Uma cena
Chega sorridente ao local de votação. Veste roupas oficiais da seleção nacional. Entrega o celular e vai para urna. Digita rapidamente o número e segue ao confirma. Nessa hora, sente uma presença
-Quem está aí?
-Não lembra mais de mim?
-Mãe?
-Claro.
-Então existe mesmo o outro mundo?
-Parece.
-Quebramos a cara então.
-É verdade, mas não vim falar disso.
-Sentiu minha falta? Eu tenho sentido muito a sua, mãe.
-Essas coisas desaparecem quando estamos em outro plano. Entrei num estado de serenidade. Você faz falta sim, porém meu assunto agora aqui é outro.
-Qual?
-Na verdade, vim ver em quem você vai votar.
-Votar?
-Claro, do contrário não teria aparecido exatamente na cabine.
-E o que lhe interessa isso? Já não disse que está serena? Para que vai se preocupar com um negócio desse mundo?
-Tem razão, só que está aí algo que as histórias inglesas acertaram. Mesmo mortos, temos vontade de justiça. Essa não some de jeito nenhum.
-Está bem. E o que tem meu voto a ver com isso?
-Já não se lembra como morri?
-Claro que lembro.
-Então conte-me.
-A Senhora morreu do vírus, sem ar. Não teve nem como levar para o hospital.
-Errado. Você tentou levar, mas não tinha vaga, nem oxigênio.
-É verdade.
Os dois ficam calados. O filho começa a lacrimejar.
-Então, agora eu vim ver como vai ser seu voto. Se pelo menos me fará justiça.
-Mãe, a senhora está sendo egoísta. Isso já passou. Eu estou pensando no que é melhor para todo mundo. Além disso, os candidatos que escolhi vão ganhar de qualquer jeito.
-Eu não vim aqui discutir sobre o que é melhor para todo mundo, nem sobre quem vai ganhar. Apesar de você saber que não é verdade o que diz. O quero ver é se você vai ter coragem de cuspir no meu caixão e não me vingar. A sua resposta pelo menos eu gostaria de ter. Já haviam me contado qual era sua escolha, só que achei que estava tentando enganar seus amigos. Então vim conferir por mim mesma.
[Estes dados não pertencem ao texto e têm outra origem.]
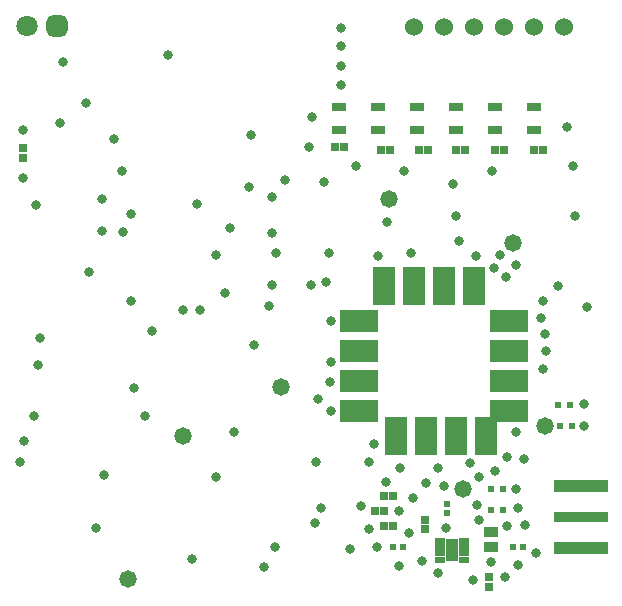
<source format=gts>
G04*
G04 #@! TF.GenerationSoftware,Altium Limited,Altium Designer,24.9.1 (31)*
G04*
G04 Layer_Color=8388736*
%FSLAX25Y25*%
%MOIN*%
G70*
G04*
G04 #@! TF.SameCoordinates,E493A569-BD46-4AD9-B400-18CC68C2C09C*
G04*
G04*
G04 #@! TF.FilePolarity,Negative*
G04*
G01*
G75*
%ADD20R,0.17953X0.03937*%
%ADD21R,0.17953X0.03347*%
%ADD23R,0.02047X0.02047*%
%ADD27R,0.04900X0.03000*%
%ADD28R,0.01968X0.01968*%
%ADD29R,0.02047X0.02047*%
%ADD31R,0.02965X0.03162*%
%ADD32R,0.12611X0.07493*%
%ADD33R,0.07493X0.12611*%
%ADD34R,0.02769X0.02572*%
%ADD35R,0.04816X0.03320*%
%ADD36R,0.03753X0.01981*%
%ADD37R,0.04147X0.07296*%
%ADD38R,0.02769X0.02965*%
G04:AMPARAMS|DCode=39|XSize=70.99mil|YSize=70.99mil|CornerRadius=19.75mil|HoleSize=0mil|Usage=FLASHONLY|Rotation=180.000|XOffset=0mil|YOffset=0mil|HoleType=Round|Shape=RoundedRectangle|*
%AMROUNDEDRECTD39*
21,1,0.07099,0.03150,0,0,180.0*
21,1,0.03150,0.07099,0,0,180.0*
1,1,0.03950,-0.01575,0.01575*
1,1,0.03950,0.01575,0.01575*
1,1,0.03950,0.01575,-0.01575*
1,1,0.03950,-0.01575,-0.01575*
%
%ADD39ROUNDEDRECTD39*%
%ADD40C,0.07099*%
%ADD41C,0.06000*%
%ADD42C,0.03300*%
%ADD43C,0.05800*%
D20*
X193000Y17685D02*
D03*
Y38315D02*
D03*
D21*
Y28000D02*
D03*
D23*
X148500Y29350D02*
D03*
Y32500D02*
D03*
D27*
X112500Y164850D02*
D03*
Y157150D02*
D03*
X125500Y164850D02*
D03*
Y157150D02*
D03*
X138500D02*
D03*
Y164850D02*
D03*
X151547Y157150D02*
D03*
Y164850D02*
D03*
X164547Y157150D02*
D03*
Y164850D02*
D03*
X177547Y157150D02*
D03*
Y164850D02*
D03*
D28*
X163000Y30500D02*
D03*
X166937D02*
D03*
X163031Y37500D02*
D03*
X166969D02*
D03*
X185563Y65504D02*
D03*
X189500D02*
D03*
X186031Y58504D02*
D03*
X189969D02*
D03*
D29*
X170425Y18228D02*
D03*
X173575D02*
D03*
X130425Y17996D02*
D03*
X133575D02*
D03*
D31*
X7000Y147827D02*
D03*
Y151173D02*
D03*
X162500Y8173D02*
D03*
Y4827D02*
D03*
D32*
X119000Y93504D02*
D03*
Y73504D02*
D03*
Y63504D02*
D03*
X169000D02*
D03*
Y73504D02*
D03*
Y83504D02*
D03*
Y93504D02*
D03*
X119000Y83504D02*
D03*
D33*
X127465Y105000D02*
D03*
X137504D02*
D03*
X147504D02*
D03*
X157504D02*
D03*
X131480Y55000D02*
D03*
X141480D02*
D03*
X151520D02*
D03*
X161441D02*
D03*
D34*
X177524Y150500D02*
D03*
X180476D02*
D03*
X164524D02*
D03*
X167476D02*
D03*
X151524D02*
D03*
X154476D02*
D03*
X139047D02*
D03*
X142000D02*
D03*
X126524D02*
D03*
X129476D02*
D03*
X113976Y151500D02*
D03*
X111024D02*
D03*
X127244Y30000D02*
D03*
X124291D02*
D03*
X130244Y35000D02*
D03*
X127291D02*
D03*
X130500Y25000D02*
D03*
X127547D02*
D03*
D35*
X163000Y17980D02*
D03*
Y23020D02*
D03*
D36*
X146126Y20071D02*
D03*
Y18000D02*
D03*
Y15937D02*
D03*
Y13866D02*
D03*
X154000D02*
D03*
Y15937D02*
D03*
Y18000D02*
D03*
Y20071D02*
D03*
D37*
X150063Y16969D02*
D03*
D38*
X141000Y27205D02*
D03*
Y24252D02*
D03*
D39*
X18500Y191792D02*
D03*
D40*
X8500D02*
D03*
D41*
X137500Y191500D02*
D03*
X147500D02*
D03*
X157500D02*
D03*
X167500D02*
D03*
X177500D02*
D03*
X187500D02*
D03*
D42*
X136500Y116000D02*
D03*
X134000Y143500D02*
D03*
X103000Y105500D02*
D03*
X87500Y11500D02*
D03*
X84000Y85500D02*
D03*
X19500Y159500D02*
D03*
X152500Y120000D02*
D03*
X181016Y89009D02*
D03*
X195000Y98000D02*
D03*
X180500Y77500D02*
D03*
X105509Y67516D02*
D03*
X109848Y79750D02*
D03*
X180509Y100016D02*
D03*
X185500Y105000D02*
D03*
X191000Y128500D02*
D03*
X188500Y158000D02*
D03*
X66000Y97000D02*
D03*
X60500D02*
D03*
X181500Y83500D02*
D03*
X179680Y94309D02*
D03*
X164000Y111000D02*
D03*
X132772Y44500D02*
D03*
X145500D02*
D03*
X28000Y166000D02*
D03*
X106500Y31000D02*
D03*
X104620Y46593D02*
D03*
X82500Y138000D02*
D03*
X94548Y140291D02*
D03*
X65199Y132292D02*
D03*
X37500Y154000D02*
D03*
X29079Y109813D02*
D03*
X7000Y141000D02*
D03*
Y157000D02*
D03*
X43000Y100000D02*
D03*
X40500Y123000D02*
D03*
X33500Y134000D02*
D03*
Y123500D02*
D03*
X50000Y90000D02*
D03*
X164500Y43500D02*
D03*
X156000Y46000D02*
D03*
X168500Y48000D02*
D03*
X159000Y41500D02*
D03*
X174000Y47500D02*
D03*
X122500Y46500D02*
D03*
X104500Y26000D02*
D03*
X124203Y52500D02*
D03*
X127908Y39775D02*
D03*
X119726Y31907D02*
D03*
X122500Y24000D02*
D03*
X141500Y39500D02*
D03*
X147500Y38500D02*
D03*
X132500Y30000D02*
D03*
X137000Y34500D02*
D03*
X151500Y128500D02*
D03*
X34000Y42000D02*
D03*
X63500Y14000D02*
D03*
X6000Y46500D02*
D03*
X116000Y17500D02*
D03*
X91000Y18000D02*
D03*
X168000Y108000D02*
D03*
X171500Y112000D02*
D03*
X166000Y115500D02*
D03*
X128500Y126500D02*
D03*
X190500Y145000D02*
D03*
X71500Y41500D02*
D03*
X113000Y172000D02*
D03*
Y178500D02*
D03*
Y185000D02*
D03*
Y191000D02*
D03*
X102500Y151500D02*
D03*
X12101Y78708D02*
D03*
X12763Y87792D02*
D03*
X118000Y145000D02*
D03*
X171500Y56500D02*
D03*
X71500Y115500D02*
D03*
X163000Y13000D02*
D03*
X157000Y7000D02*
D03*
X159000Y27000D02*
D03*
X135592Y22774D02*
D03*
X167593Y8225D02*
D03*
X187000Y17500D02*
D03*
X191500D02*
D03*
X197000D02*
D03*
X44000Y71000D02*
D03*
X31420Y24420D02*
D03*
X109000Y116000D02*
D03*
X91500D02*
D03*
X90000Y105500D02*
D03*
X108000Y106292D02*
D03*
X107500Y139843D02*
D03*
X89000Y98500D02*
D03*
X83000Y155500D02*
D03*
X76000Y124500D02*
D03*
X77500Y56500D02*
D03*
X43000Y129000D02*
D03*
X148000Y24500D02*
D03*
X7500Y53500D02*
D03*
X163500Y143500D02*
D03*
X192000Y38500D02*
D03*
X103500Y161500D02*
D03*
X150500Y139000D02*
D03*
X55500Y182000D02*
D03*
X47801Y61792D02*
D03*
X10899D02*
D03*
X11500Y132000D02*
D03*
X20399Y179792D02*
D03*
X40034Y143292D02*
D03*
X74500Y102761D02*
D03*
X90000Y122792D02*
D03*
Y134792D02*
D03*
X158000Y115000D02*
D03*
X158500Y32000D02*
D03*
X186500Y38500D02*
D03*
X172000Y31000D02*
D03*
X171500Y37500D02*
D03*
X125000Y18000D02*
D03*
X140000Y13500D02*
D03*
X174500Y25500D02*
D03*
X178226Y16093D02*
D03*
X172087Y12009D02*
D03*
X168500Y25000D02*
D03*
X145272Y9500D02*
D03*
X197000Y38500D02*
D03*
X132407Y11726D02*
D03*
X194063Y58398D02*
D03*
X194000Y65772D02*
D03*
X109728Y93500D02*
D03*
Y63500D02*
D03*
X125500Y115000D02*
D03*
X109500Y73000D02*
D03*
D43*
X42000Y7500D02*
D03*
X170500Y119500D02*
D03*
X129000Y134000D02*
D03*
X153775Y37275D02*
D03*
X181000Y58500D02*
D03*
X93000Y71500D02*
D03*
X60500Y55000D02*
D03*
M02*

</source>
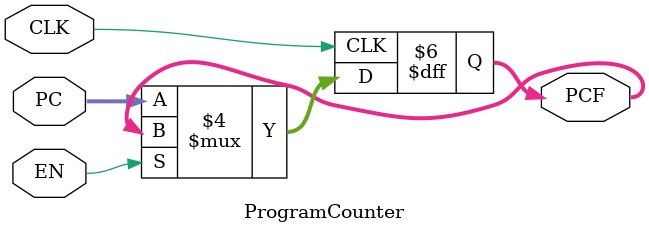
<source format=v>
`timescale 1ns / 1ps

module ProgramCounter #(parameter AWL = 6, DWL = 32, DEPTH = 2**AWL)
                       (input CLK, EN,
                        input [DWL-1:0] PC,
                        output reg [DWL-1:0] PCF);

initial PCF = 0;
   
    always @ (negedge CLK) begin
        if (!EN) // Active-low enable signal
            PCF <= PC;
    end
    
endmodule

</source>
-E vai fazer o quê se eu votar em quem a matou?
-Nada. Eu nem ia falar, mas você me percebeu. Eu só quero ver com meus olhos etéreos.
As pessoas começam a conversar entre si. A mesária pergunta se há algum problema.
-Seu tempo acabou. Está na hora de votar.
-E o que eu faço?
-Escolha.
-Só isso?
-Escolha. Você decide que personagem vai ser.
As luzes se apagam, e a sala fica estranhamente escura por alguns segundos. Quando se restabelece a normalidade, o filho está sozinho. Aperta tremulamente os botões e, desfazendo-se em lágrimas, faz o caminho de volta para casa.